In circumstances where water is plentiful but unsafe to drink, knowing how to obtain clean drinking water could mean the difference between life and death. Sadly, there are many disaster situations where people die of thirst when there is water all around them because they do not know how to make the water safe to drink.
These simple, low-tech homemade solar water distillers, done as an experiment by New Mexico State University, use the evaporation cycle to purify undesirable water. They are nothing more than boxes constructed from miscellaneous materials with a glass or plexiglass face, a trough to collect the water, and tubes to drain the clean water into a container.
Dirty water is placed into the distiller box and left in the sun. When the sun heats up the box, pure water evaporates and collects on the glass as condensation, leaving the contaminants behind. The water drips down off the glass into the trough, where it flows through the tube into a collection jar.

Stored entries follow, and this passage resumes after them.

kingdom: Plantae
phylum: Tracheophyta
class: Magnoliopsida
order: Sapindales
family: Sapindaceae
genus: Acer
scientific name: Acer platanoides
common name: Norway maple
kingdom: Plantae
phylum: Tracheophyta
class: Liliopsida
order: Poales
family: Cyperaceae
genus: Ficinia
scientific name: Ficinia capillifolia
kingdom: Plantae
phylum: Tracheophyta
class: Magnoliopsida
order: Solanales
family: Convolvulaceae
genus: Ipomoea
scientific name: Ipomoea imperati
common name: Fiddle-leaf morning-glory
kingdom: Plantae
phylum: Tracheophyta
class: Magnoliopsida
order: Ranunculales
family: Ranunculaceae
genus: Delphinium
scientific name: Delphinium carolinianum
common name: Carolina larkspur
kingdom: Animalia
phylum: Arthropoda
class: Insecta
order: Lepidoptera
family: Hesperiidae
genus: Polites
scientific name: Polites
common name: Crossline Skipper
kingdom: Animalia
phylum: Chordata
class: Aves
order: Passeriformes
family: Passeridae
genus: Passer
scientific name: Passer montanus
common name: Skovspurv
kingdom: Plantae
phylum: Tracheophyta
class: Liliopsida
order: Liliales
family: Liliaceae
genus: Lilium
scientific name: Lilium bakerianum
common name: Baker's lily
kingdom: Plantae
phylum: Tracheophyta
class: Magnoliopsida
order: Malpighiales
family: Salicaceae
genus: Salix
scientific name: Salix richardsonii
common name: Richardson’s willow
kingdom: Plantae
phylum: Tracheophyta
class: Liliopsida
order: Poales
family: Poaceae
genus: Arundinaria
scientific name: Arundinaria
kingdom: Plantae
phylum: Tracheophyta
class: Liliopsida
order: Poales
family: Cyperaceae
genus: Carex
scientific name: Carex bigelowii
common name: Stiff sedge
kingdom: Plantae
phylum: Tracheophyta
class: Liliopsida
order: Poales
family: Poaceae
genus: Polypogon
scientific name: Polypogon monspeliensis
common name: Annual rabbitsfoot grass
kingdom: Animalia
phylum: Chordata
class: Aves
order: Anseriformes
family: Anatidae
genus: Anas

These distillers are effective, safe, and cheap, as they can be made from materials that are easy to obtain. They are able to purify contaminated water and saltwater.
According to the NMSU studies done with these distillers, seawater with 30,000 parts per million of salt can be purified to 1 ppm.
No matter how bad the water is that is placed into the distiller, the water collected in this manner comes out about 99.9% pure, making these simple distillers ideal for disaster situations.
A unit built similar to these at a size of about 6 ft x 4 ft would provide about four gallons of clean water per day – enough drinking and cooking water for a family of four.